**ASSIGNED TASK:**
In the material below, how many lines contain "generate"? Answer with the number alone.

# # #

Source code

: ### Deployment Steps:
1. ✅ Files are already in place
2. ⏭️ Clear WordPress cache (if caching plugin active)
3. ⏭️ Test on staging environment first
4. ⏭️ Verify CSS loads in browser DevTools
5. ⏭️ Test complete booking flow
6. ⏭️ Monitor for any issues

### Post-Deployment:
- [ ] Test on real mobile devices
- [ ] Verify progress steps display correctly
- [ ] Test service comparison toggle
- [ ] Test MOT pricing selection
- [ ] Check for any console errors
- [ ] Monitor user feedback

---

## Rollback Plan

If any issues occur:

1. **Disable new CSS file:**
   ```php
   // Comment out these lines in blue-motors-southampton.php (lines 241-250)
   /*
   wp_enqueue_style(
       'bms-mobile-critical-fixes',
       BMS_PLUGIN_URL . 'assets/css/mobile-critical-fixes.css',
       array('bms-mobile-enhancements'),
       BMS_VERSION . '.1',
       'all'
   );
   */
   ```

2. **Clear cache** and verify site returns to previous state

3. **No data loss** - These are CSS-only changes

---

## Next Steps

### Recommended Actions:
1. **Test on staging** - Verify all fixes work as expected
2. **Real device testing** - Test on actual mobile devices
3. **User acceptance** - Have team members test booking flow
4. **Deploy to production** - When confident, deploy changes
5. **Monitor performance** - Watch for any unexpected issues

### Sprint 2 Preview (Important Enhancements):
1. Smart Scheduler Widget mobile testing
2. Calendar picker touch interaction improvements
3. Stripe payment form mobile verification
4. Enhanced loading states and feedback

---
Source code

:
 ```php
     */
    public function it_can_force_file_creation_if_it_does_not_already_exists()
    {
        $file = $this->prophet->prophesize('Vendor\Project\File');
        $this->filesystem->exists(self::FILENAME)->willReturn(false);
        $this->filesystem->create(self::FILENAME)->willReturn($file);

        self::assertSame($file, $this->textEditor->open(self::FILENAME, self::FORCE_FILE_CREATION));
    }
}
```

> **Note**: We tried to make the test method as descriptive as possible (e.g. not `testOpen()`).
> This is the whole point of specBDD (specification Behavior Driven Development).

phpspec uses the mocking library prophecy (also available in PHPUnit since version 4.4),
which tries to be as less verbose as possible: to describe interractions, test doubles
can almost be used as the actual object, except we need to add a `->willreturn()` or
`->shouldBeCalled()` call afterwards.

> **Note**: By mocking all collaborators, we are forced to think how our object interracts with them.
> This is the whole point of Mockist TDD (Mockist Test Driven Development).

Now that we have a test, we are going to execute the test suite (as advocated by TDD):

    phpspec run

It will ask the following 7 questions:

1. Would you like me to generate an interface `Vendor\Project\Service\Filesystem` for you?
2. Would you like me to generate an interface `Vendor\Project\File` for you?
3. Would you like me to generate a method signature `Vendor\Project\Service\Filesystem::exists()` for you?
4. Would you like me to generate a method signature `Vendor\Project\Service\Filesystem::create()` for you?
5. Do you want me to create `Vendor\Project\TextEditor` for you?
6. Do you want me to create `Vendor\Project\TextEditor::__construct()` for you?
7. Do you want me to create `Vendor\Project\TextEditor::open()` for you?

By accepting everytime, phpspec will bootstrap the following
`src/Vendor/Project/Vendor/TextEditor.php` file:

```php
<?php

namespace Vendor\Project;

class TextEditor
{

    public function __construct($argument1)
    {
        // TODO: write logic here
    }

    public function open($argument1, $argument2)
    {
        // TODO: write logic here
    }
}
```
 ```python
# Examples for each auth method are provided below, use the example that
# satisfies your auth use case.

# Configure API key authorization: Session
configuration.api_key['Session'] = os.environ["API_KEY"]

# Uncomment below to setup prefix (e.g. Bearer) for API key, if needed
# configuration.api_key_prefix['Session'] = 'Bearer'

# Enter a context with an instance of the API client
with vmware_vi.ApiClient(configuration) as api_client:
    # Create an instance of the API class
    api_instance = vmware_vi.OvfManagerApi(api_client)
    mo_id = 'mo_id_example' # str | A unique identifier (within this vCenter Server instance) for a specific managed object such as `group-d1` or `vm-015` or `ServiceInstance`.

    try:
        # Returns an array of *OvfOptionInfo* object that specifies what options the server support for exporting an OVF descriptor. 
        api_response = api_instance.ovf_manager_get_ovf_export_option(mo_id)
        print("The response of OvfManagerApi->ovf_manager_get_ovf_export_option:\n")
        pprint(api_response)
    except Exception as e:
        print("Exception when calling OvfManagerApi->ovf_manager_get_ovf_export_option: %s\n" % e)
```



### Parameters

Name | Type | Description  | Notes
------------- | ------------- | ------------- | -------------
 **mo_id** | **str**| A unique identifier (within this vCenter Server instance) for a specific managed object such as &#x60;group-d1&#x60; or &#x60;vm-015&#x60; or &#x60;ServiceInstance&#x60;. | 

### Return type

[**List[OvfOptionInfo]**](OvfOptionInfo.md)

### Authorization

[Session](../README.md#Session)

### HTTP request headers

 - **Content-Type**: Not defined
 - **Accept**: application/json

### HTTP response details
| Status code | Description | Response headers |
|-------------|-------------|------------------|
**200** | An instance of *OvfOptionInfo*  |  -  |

# # #

**SOLVED EXERCISE:**
4